If anything (not just agricultural production) is unsustainable it should be taxed heavily.
But it's unlikely to happen.
The worlds number one commodity (oil) is dealt in dollars.
So countries want dollars to buy oil.
One way to get dollars at favourable rates is to suck up to the US.
What's about the biggest US export after war?
Unsustainable, energy intensive, chemical laden agriculture.
We buy their model & agree to use more oil & shite on our food so we can keep the motion lotion flowing elsewhere.
Rob R

VAT would be pretty terrible for me too, as if you choose not to be registered you can't claim it back, which makes food more expensive either way. There would only be a slight advantage when you were making a profit but if you slipped into a loss you'd end up being taxed on them. & even more paperwork.
For a small farm with no employees you don't need more time in the office but less.
It's also the point I was making on the fast food thread. VAT punishes the customer.
Taxing production punishes the producer.
If anything (not just agricultural production) is unsustainable it should be taxed heavily.
But it's unlikely to happen.
The worlds number one commodity (oil) is dealt in dollars.
So countries want dollars to buy oil.
One way to get dollars at favourable rates is to suck up to the US.
What's about the biggest US export after war?
Unsustainable, energy intensive, chemical laden agriculture.
We buy their model & agree to use more oil & shite on our food so we can keep the motion lotion flowing elsewhere.

And as I always say it is down to the consumer to support the systems they want to see, as it's no good relying on governments to do it.
Tavascarow

VAT would be pretty terrible for me too, as if you choose not to be registered you can't claim it back, which makes food more expensive either way.
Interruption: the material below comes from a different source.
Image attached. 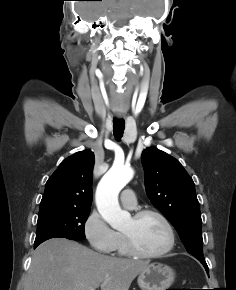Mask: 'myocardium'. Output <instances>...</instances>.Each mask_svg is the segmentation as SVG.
<instances>
[{"mask_svg": "<svg viewBox=\"0 0 236 290\" xmlns=\"http://www.w3.org/2000/svg\"><path fill=\"white\" fill-rule=\"evenodd\" d=\"M148 215L156 216L164 224L168 232V243L165 248L155 253H145L136 247L132 238L129 235L122 233V237H123L127 252L130 255L136 258H141V259L161 258L167 255L174 248L175 241H176L175 231L169 219L162 212L153 208H145V209L138 210L133 214L132 217L135 220H139Z\"/></svg>", "mask_w": 236, "mask_h": 290, "instance_id": "f54148a6", "label": "myocardium"}]
</instances>
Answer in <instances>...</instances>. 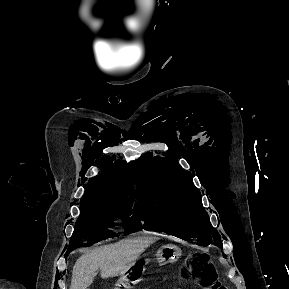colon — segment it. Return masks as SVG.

There would only be a slight advantage when you were making a profit but if you slipped into a loss you'd end up being taxed on them. & even more paperwork.
For a small farm with no employees you don't need more time in the office but less.
It's also the point I was making on the fast food thread. VAT punishes the customer.
Taxing production punishes the producer.
If anything (not just agricultural production) is unsustainable it should be taxed heavily.
But it's unlikely to happen.
The worlds number one commodity (oil) is dealt in dollars.
So countries want dollars to buy oil.
One way to get dollars at favourable rates is to suck up to the US.
What's about the biggest US export after war?
Unsustainable, energy intensive, chemical laden agriculture.
We buy their model & agree to use more oil & shite on our food so we can keep the motion lotion flowing elsewhere.

And as I always say it is down to the consumer to support the systems they want to see, as it's no good relying on governments to do it. So spread the word. Your average consumer is almost as ignorant to the damage they cause as the bullocks & sheep on your farm.
& the majority of the ones that are switched on are happy to play the game for their own ends.
& to be perfectly honest would the population be happy with the Cuban model if we had that option?
Most people would be horrified if they had to grow their own food & compost their own shit.
Rob R

Spreading the word is pretty much all I do. But often it gets dismissed as coming from a 'vested interest', which it is. But it's ironic that I'd be much better off jacking it all in and going to milk [maize-fed] cows or drive tractors.